Her music-fan cap – which suits her well – is brought out again when she talks of a Swiss festival she recently played called Blue Balls (stop sniggering at the back).
Playing alongside the likes of Van Morrison, Iggy Pop and KT Tunstall, it was an Australian band by the name of Cat Machine that caught her eye.
“They were absolutely brilliant,” she enthuses. “The best party band you’ve ever heard in your life. Every song was total hands-in-the-air, lose-the-plot stuff. It’s great when you chance upon a band like that.”
For a music lover, however, Murphy admits she rarely goes to festivals as a punter. But it’s not because she can’t slum it (“I go on camping holidays all the time”) or because of the dreaded festival toilets (“They’re normally okay backstage, except for at Glastonbury. But I’ve never played the main stage - maybe they have velvet curtains and red carpets there”). It’s simply because she’s pushed to find the time.
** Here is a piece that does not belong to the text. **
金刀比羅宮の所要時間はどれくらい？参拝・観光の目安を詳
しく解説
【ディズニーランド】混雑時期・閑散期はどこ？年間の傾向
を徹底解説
“I’ve been playing festivals every summer since I was 19 so I haven’t really had the chance to go to many, although I did see the Pixies last year, just as a day trip” she says.
Who will she be trying to catch at the Electric Picnic, then?
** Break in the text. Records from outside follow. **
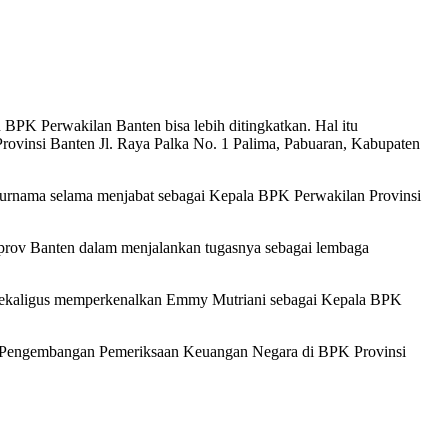
BPK Perwakilan Banten bisa lebih ditingkatkan. Hal itu
ovinsi Banten Jl. Raya Palka No. 1 Palima, Pabuaran, Kabupaten
Purnama selama menjabat sebagai Kepala BPK Perwakilan Provinsi
rov Banten dalam menjalankan tugasnya sebagai lembaga
a sekaligus memperkenalkan Emmy Mutriani sebagai Kepala BPK
an Pengembangan Pemeriksaan Keuangan Negara di BPK Provinsi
“Nick Cave,” she replies without hesitation. “I was really into him as a teenager, and although I used to go to gigs every week, I never managed to see him. Oh, and I want to see the Arcade Fire and Kraftwerk.”
The bad news is that she’ll miss both, as she’s playing elsewhere on the Saturday.
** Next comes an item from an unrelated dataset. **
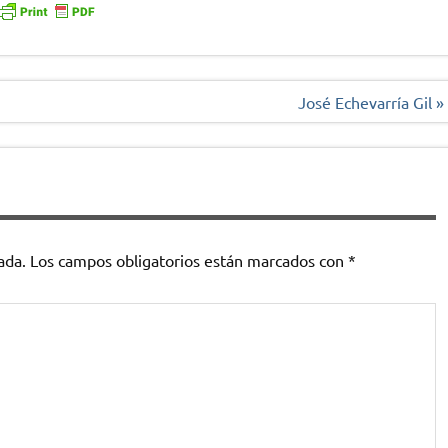
José Echevarría Gil »
ada.
Los campos obligatorios están marcados con
*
“Well on the Sunday then, I’d love to see Lemon Jelly and Mercury Rev for sure. The line-up’s really good, isn’t it?” she exclaims. “In terms of the bill itself, it’s one of the best festivals we’re playing this year.”
I suggest that such an eclectic line-up – with James Blunt sharing the same bill as 2 Many DJs and Bob Mould – might be a little much for one audience to contend with.
“Ah no,” she says. “I should imagine it will work fine. We’re not narrow-minded people, are we, the Irish?”
The lady has a point – and the breadth of her album is proof of that.